If you are simply swept off your feet by any culture that is stronger than yours, the world's cultures will gradually become The World's Culture. That's the worst thing that could happen because you would lose individual characteristics and diversity.

What, you might ask, is wrong with that? What's wrong is that this world is still a world of competition, of survival of the fittest.

It's important to study where you are and where you are going because the development of a strong economy needs the support of a strong culture. That's because you have first to be able to think before you can have any innovation, and you can generally only turn out citizens who are capable and independent thinkers if you have a healthy culture which allows people to think.

I don't believe culture can be done top down. You have to have a really energetic, organic and powerful culture and to do that, the only way is bottom up. If you try to encourage creativity through camps, workshops and courses, you will get only technicians because that is how you train technicians, not thinkers.
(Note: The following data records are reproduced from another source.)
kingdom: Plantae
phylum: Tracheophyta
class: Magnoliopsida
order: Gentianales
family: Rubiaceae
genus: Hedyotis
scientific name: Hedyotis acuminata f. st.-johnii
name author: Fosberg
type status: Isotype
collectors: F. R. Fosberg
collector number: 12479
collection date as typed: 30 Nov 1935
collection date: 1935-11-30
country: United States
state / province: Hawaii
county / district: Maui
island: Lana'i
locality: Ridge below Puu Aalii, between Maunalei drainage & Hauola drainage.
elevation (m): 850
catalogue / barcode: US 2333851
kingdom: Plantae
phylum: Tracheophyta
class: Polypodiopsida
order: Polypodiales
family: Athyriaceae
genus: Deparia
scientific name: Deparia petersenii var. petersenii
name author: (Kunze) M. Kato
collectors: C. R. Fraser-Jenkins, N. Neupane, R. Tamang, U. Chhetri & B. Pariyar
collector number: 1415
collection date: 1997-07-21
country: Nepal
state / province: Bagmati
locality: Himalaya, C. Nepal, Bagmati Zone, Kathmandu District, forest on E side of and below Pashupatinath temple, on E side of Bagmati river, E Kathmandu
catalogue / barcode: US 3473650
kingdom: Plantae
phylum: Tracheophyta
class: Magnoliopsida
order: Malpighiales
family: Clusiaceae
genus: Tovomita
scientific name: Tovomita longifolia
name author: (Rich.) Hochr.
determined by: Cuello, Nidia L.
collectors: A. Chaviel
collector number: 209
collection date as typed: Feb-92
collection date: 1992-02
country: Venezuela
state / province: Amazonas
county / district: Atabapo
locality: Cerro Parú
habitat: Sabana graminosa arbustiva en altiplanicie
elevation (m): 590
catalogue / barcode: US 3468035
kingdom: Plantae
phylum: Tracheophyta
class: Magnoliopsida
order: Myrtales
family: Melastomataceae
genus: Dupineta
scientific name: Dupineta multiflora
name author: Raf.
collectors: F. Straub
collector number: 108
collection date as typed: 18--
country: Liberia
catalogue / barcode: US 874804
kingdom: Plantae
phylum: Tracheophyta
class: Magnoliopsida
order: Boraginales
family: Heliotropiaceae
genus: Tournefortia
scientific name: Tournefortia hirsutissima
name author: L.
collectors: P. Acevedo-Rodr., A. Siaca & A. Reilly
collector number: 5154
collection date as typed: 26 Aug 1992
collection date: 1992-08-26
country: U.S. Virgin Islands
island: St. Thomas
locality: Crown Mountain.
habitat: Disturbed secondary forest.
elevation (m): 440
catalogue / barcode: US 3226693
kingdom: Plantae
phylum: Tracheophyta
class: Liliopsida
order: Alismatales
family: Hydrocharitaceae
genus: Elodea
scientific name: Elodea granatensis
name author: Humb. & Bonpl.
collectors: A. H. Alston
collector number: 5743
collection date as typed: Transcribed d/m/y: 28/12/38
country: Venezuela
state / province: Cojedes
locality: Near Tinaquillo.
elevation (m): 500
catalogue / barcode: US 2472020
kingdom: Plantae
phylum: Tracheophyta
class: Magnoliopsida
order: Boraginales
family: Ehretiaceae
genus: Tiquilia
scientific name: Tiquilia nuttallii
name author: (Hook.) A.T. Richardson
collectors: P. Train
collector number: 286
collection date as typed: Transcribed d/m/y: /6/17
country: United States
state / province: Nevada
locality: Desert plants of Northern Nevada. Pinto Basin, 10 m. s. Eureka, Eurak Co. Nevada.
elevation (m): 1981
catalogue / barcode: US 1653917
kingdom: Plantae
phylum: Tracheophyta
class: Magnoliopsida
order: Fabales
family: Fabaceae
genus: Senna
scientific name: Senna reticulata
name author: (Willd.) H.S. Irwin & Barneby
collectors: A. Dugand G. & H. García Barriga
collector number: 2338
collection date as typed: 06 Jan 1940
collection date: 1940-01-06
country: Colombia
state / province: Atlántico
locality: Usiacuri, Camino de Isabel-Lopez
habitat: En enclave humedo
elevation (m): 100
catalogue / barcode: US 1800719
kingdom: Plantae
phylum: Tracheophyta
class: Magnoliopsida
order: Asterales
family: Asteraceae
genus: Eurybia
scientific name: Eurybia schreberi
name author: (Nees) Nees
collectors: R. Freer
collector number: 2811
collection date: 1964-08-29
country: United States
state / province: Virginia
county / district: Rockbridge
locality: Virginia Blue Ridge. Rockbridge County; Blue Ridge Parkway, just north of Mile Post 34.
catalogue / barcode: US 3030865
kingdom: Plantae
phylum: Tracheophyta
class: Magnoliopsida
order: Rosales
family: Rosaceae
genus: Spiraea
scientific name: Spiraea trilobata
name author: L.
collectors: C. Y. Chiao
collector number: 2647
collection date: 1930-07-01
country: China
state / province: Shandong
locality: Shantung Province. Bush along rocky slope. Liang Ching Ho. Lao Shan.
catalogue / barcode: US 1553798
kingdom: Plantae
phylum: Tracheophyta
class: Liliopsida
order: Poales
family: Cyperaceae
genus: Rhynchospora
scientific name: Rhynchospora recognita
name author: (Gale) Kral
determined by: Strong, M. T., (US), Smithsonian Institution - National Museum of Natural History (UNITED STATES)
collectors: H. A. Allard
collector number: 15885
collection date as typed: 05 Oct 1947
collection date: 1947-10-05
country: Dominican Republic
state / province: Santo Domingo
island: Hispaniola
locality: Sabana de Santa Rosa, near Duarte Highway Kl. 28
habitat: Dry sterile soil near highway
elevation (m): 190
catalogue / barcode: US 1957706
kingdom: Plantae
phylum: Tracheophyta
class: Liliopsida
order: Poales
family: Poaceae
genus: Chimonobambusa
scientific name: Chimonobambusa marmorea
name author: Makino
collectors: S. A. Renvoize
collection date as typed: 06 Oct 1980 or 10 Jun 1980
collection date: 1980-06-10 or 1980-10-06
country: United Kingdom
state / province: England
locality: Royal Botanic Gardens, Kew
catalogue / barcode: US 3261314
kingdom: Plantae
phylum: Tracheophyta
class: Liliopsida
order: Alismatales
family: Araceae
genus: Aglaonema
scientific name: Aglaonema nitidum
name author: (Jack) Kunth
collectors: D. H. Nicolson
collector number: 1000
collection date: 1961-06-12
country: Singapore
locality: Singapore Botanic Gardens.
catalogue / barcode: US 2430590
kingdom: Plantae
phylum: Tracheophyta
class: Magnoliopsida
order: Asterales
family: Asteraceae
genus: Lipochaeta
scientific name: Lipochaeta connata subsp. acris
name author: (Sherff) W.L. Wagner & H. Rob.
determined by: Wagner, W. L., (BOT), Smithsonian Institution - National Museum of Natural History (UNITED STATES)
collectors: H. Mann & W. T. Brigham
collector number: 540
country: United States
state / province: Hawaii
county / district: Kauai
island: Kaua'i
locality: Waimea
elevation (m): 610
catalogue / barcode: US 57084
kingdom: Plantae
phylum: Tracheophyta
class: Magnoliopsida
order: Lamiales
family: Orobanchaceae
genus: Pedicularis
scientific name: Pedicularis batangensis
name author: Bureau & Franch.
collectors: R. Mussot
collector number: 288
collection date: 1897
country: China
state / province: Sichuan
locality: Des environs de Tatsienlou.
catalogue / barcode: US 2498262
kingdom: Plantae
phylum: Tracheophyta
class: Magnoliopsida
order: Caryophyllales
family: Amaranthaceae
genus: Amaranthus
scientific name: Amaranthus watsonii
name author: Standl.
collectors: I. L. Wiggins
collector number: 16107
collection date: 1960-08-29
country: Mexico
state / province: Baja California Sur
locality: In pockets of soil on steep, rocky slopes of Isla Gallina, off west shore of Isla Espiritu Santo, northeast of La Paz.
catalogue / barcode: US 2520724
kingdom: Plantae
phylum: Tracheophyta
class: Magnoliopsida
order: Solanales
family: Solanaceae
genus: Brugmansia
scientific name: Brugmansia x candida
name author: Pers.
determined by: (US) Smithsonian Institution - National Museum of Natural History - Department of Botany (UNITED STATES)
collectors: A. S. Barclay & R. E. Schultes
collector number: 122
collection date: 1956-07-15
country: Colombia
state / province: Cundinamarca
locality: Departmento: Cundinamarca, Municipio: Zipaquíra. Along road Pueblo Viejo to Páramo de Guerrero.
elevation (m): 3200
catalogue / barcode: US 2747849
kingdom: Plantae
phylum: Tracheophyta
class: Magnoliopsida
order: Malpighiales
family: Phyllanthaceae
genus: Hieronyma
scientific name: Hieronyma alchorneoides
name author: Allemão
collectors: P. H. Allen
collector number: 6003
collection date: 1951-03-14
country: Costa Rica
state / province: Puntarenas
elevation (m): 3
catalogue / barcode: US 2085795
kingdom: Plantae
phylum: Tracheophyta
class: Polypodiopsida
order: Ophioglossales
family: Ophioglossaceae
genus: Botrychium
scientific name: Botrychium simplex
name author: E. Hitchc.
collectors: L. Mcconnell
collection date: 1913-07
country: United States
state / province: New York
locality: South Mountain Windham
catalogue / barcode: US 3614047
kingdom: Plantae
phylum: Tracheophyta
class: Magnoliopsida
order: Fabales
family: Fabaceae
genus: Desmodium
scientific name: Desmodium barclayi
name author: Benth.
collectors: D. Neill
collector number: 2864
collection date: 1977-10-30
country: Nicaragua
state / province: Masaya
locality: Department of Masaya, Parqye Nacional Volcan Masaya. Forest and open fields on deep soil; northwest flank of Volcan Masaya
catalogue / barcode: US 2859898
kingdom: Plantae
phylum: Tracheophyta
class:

So, you can turn out thinkers only if you allow children to be stimulated and have interaction.There's a critical difference between a technician and a thinker. If you turn out any number of good technicians and you just want a well-fed and well-bred Singapore, your economy will probably do well for some time and you could also transplant systems from abroad. But if your vision for society is something different, and you want your society to generate ideas, thoughts and innovations of your own that can contribute to the prosperity of the world, that's a different matter. If you are imagining that, someday, this country will produce great novelists, great philosophers and great scientists, your soil of culture then has to be very deep.

If you want to plant small bushes, 1m of soil may be enough. But if you are thinking not just of landscaping your garden but growing a forest of huge trees, the earth you need would have to be very thick, say, 100m or deeper.

Q From what you know of Singapore, what cultural issues do you think it will have to grapple with in future, especially if it wants to succeed in the China market?

A If Singaporeans continue to think pragmatically and only in a utilitarian way, where the primary concern is the economy and which strong economy it should turn to - for example, the United States, China and India - it is a pity because then it would be like a country of technicians with a box of tools thinking of which tool to use at which time.

Ideally, Singapore can do more than that, to think whether it is possible to turn out a Singaporean culture, not just technology, to give the country more depth.

If Singapore can create its own cultural depth, it could contribute multilingualism and multiculturalism to the world's community, that is, if it doesn't artificially cover up racial and linguistic differences and demand that the common denominator be the English language. When can an English-speaking Singaporean ever compete with an English-speaking Londoner, New Yorker or Melburnian?

Could we envision Singapore such that if we want the best Chinese scholars on the study of Nanyang Chinese or the best studies of Chinese immigration and the East-West divide, we would find them here? Singapore is in a unique position to be a cultural powerhouse.